- The problem: Write out each line of the entries below that holds the word "DESCRIPTION".

(Data items)
····················

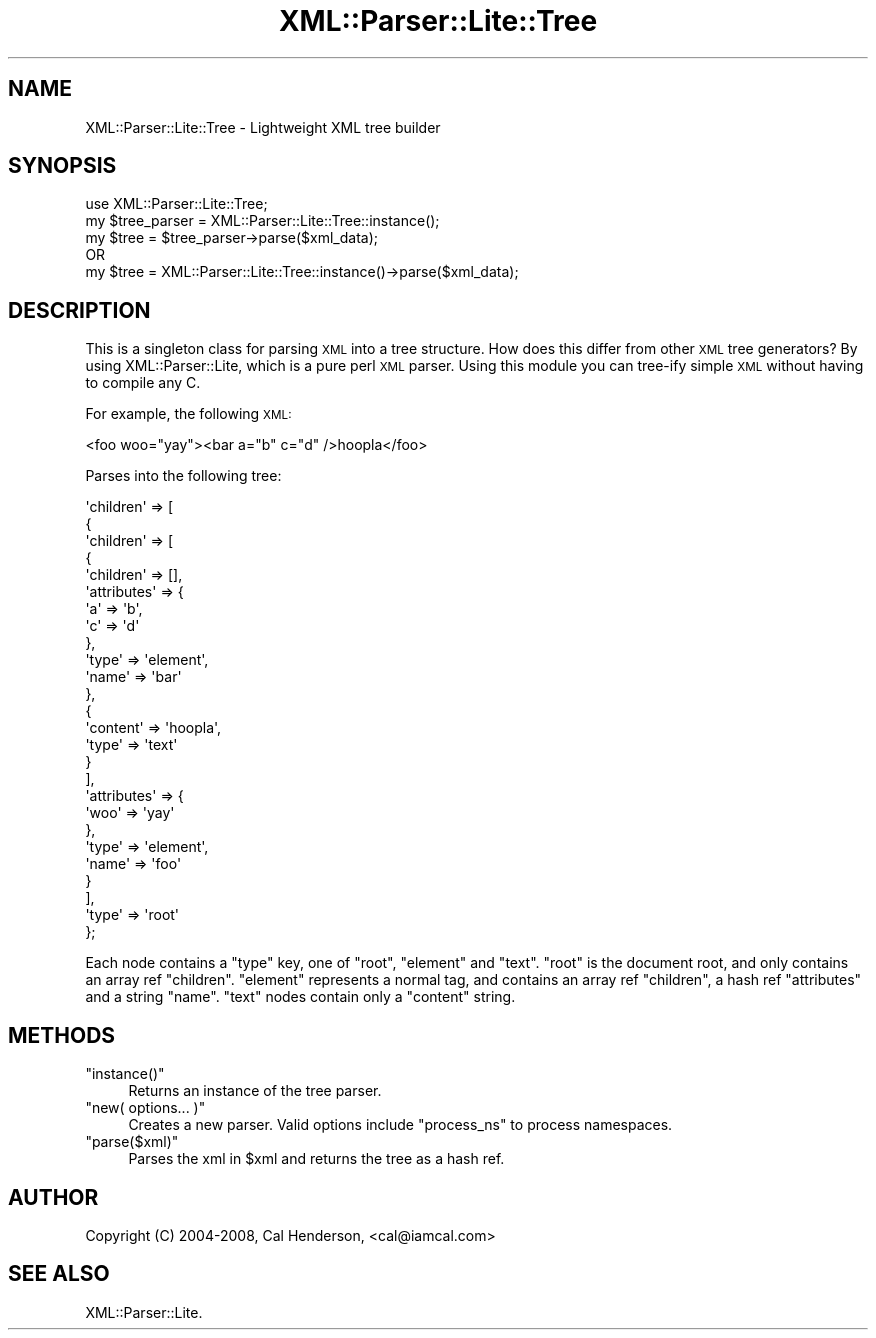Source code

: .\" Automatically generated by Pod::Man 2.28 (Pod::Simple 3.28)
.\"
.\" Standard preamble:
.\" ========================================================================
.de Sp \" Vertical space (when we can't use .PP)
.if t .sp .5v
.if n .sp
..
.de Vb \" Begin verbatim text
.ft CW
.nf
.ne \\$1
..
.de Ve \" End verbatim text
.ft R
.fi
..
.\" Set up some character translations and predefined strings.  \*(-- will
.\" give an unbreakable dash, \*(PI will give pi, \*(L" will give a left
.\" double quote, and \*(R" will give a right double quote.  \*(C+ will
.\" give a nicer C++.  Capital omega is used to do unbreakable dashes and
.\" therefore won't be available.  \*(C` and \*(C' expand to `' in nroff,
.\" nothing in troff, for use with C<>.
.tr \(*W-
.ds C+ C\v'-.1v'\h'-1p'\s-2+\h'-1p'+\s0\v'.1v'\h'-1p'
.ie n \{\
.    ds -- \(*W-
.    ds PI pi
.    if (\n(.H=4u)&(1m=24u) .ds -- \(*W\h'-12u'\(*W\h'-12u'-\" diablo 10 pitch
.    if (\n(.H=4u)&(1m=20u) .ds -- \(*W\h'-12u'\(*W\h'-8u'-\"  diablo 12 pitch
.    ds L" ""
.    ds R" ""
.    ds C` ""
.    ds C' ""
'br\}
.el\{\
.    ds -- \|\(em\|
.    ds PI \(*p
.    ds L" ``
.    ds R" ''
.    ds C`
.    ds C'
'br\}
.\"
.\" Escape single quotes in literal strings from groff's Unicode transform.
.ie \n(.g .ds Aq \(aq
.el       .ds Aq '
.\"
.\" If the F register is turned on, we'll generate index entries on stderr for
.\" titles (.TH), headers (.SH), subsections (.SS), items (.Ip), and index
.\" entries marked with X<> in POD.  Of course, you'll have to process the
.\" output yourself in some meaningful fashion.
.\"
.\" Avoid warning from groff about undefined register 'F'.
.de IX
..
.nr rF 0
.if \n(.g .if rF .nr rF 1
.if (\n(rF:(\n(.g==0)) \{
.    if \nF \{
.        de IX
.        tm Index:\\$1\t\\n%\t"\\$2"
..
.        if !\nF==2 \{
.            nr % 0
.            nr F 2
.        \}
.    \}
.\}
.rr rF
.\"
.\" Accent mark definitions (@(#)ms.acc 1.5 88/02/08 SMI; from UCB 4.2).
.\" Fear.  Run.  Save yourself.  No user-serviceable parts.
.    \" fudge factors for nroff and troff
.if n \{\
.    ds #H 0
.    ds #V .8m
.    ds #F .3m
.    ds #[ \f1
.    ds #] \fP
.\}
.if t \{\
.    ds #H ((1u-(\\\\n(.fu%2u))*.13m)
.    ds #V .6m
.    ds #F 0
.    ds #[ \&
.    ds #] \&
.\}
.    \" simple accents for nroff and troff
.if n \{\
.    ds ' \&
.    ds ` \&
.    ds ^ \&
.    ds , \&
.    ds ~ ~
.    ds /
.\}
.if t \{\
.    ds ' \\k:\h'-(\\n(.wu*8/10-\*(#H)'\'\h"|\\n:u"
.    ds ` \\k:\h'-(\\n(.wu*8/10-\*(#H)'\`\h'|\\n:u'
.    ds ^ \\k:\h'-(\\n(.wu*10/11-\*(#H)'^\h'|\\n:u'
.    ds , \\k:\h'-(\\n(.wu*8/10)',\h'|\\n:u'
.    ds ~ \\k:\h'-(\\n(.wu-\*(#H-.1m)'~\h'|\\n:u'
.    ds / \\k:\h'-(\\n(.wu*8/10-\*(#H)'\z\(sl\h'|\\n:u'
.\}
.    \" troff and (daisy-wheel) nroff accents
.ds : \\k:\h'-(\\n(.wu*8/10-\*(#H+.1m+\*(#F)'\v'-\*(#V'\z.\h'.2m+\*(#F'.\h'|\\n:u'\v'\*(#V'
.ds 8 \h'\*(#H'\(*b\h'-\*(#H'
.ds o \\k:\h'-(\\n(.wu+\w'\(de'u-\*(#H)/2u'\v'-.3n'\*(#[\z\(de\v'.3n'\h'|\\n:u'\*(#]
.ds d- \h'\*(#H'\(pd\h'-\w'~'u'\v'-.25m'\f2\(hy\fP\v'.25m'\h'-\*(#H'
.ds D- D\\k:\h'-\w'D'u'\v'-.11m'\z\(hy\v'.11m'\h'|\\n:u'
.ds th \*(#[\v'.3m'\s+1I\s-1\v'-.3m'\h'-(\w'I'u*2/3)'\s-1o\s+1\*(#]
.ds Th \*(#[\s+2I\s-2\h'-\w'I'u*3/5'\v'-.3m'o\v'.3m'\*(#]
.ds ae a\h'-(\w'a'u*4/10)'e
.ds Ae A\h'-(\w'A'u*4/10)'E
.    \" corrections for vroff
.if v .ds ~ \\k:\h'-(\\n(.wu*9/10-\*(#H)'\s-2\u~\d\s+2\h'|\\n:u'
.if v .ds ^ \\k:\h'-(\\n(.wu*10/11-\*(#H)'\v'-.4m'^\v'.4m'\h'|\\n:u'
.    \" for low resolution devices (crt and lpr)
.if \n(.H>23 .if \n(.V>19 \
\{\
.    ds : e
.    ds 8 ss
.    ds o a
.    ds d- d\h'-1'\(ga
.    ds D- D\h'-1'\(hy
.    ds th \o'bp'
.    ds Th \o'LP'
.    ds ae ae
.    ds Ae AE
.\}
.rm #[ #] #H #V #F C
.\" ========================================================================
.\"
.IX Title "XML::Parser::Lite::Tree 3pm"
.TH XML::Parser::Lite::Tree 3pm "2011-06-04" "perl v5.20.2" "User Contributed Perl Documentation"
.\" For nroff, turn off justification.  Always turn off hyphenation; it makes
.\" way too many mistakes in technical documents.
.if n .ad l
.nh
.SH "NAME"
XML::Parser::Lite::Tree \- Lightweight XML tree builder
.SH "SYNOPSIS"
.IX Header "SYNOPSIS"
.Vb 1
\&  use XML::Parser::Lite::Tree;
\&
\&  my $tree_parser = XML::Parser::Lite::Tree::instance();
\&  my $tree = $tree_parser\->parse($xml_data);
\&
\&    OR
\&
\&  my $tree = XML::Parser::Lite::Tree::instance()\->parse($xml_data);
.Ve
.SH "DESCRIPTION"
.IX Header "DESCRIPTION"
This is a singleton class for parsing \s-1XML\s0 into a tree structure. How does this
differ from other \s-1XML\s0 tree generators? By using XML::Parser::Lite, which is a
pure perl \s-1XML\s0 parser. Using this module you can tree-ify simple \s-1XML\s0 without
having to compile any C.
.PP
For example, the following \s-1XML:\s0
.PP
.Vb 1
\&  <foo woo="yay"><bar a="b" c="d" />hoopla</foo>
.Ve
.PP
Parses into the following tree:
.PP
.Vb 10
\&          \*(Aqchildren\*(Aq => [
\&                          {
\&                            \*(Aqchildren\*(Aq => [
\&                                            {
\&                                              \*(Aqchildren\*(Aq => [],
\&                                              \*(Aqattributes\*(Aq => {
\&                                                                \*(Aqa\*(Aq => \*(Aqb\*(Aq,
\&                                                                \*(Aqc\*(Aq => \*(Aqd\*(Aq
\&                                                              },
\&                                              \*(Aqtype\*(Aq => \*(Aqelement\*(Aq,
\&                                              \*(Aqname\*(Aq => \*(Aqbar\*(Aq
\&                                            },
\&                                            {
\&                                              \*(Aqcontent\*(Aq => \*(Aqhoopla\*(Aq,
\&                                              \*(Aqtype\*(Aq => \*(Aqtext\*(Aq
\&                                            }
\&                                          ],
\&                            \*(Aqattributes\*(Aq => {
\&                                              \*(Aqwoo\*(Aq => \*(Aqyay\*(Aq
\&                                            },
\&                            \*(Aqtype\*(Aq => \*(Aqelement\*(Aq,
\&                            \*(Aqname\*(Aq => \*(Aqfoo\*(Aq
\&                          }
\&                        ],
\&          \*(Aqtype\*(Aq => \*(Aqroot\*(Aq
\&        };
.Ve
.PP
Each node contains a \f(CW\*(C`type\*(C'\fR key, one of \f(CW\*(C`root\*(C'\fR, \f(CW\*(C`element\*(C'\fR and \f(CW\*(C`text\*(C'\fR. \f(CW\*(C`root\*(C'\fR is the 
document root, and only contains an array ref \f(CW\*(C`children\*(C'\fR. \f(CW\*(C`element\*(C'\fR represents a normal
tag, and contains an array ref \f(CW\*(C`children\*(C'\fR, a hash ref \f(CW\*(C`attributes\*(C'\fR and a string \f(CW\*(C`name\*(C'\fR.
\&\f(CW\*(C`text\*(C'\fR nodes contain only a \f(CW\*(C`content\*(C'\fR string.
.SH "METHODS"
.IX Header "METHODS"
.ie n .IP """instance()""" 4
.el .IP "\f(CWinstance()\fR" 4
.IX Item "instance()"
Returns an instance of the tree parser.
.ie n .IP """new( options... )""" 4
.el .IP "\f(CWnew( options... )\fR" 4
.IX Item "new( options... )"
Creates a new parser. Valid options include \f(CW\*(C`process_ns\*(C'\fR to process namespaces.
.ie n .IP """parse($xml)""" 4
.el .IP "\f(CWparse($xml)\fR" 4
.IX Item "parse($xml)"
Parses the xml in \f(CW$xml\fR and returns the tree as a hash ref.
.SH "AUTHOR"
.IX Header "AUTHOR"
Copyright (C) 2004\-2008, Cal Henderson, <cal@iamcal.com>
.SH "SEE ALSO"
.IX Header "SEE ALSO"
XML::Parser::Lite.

····················

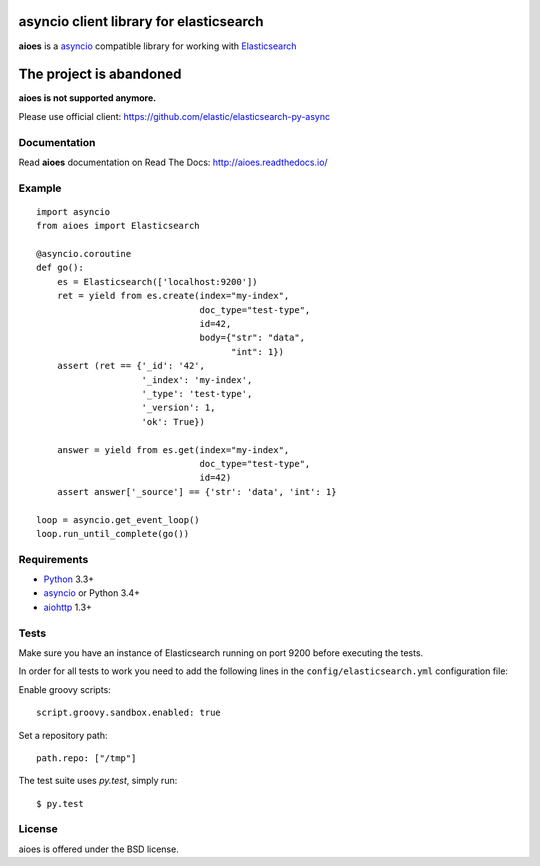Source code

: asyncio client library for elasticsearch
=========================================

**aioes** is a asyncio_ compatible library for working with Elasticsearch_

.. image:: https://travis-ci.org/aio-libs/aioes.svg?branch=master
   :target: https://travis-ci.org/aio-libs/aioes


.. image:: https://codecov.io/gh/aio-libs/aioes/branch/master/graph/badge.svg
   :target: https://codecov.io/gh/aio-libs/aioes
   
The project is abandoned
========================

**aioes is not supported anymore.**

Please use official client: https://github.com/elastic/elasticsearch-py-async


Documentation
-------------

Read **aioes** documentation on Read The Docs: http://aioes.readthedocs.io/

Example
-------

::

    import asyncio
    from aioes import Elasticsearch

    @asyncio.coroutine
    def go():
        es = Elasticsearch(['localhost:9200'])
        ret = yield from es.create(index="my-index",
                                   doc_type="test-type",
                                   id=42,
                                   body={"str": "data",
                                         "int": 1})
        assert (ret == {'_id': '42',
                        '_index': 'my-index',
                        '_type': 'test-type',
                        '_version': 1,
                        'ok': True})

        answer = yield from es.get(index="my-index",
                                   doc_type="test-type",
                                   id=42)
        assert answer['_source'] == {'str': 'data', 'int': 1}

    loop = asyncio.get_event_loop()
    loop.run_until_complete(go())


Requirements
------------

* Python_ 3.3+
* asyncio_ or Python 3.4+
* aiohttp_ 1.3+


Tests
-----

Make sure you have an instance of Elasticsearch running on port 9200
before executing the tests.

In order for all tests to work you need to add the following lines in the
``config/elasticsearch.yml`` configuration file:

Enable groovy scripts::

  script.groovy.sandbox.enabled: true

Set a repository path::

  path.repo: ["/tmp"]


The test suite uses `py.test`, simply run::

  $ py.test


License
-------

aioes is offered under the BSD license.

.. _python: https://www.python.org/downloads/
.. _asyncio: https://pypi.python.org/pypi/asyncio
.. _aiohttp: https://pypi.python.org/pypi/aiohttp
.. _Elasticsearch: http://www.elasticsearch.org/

····················

- Response below:
.SH "DESCRIPTION"
.IX Header "DESCRIPTION"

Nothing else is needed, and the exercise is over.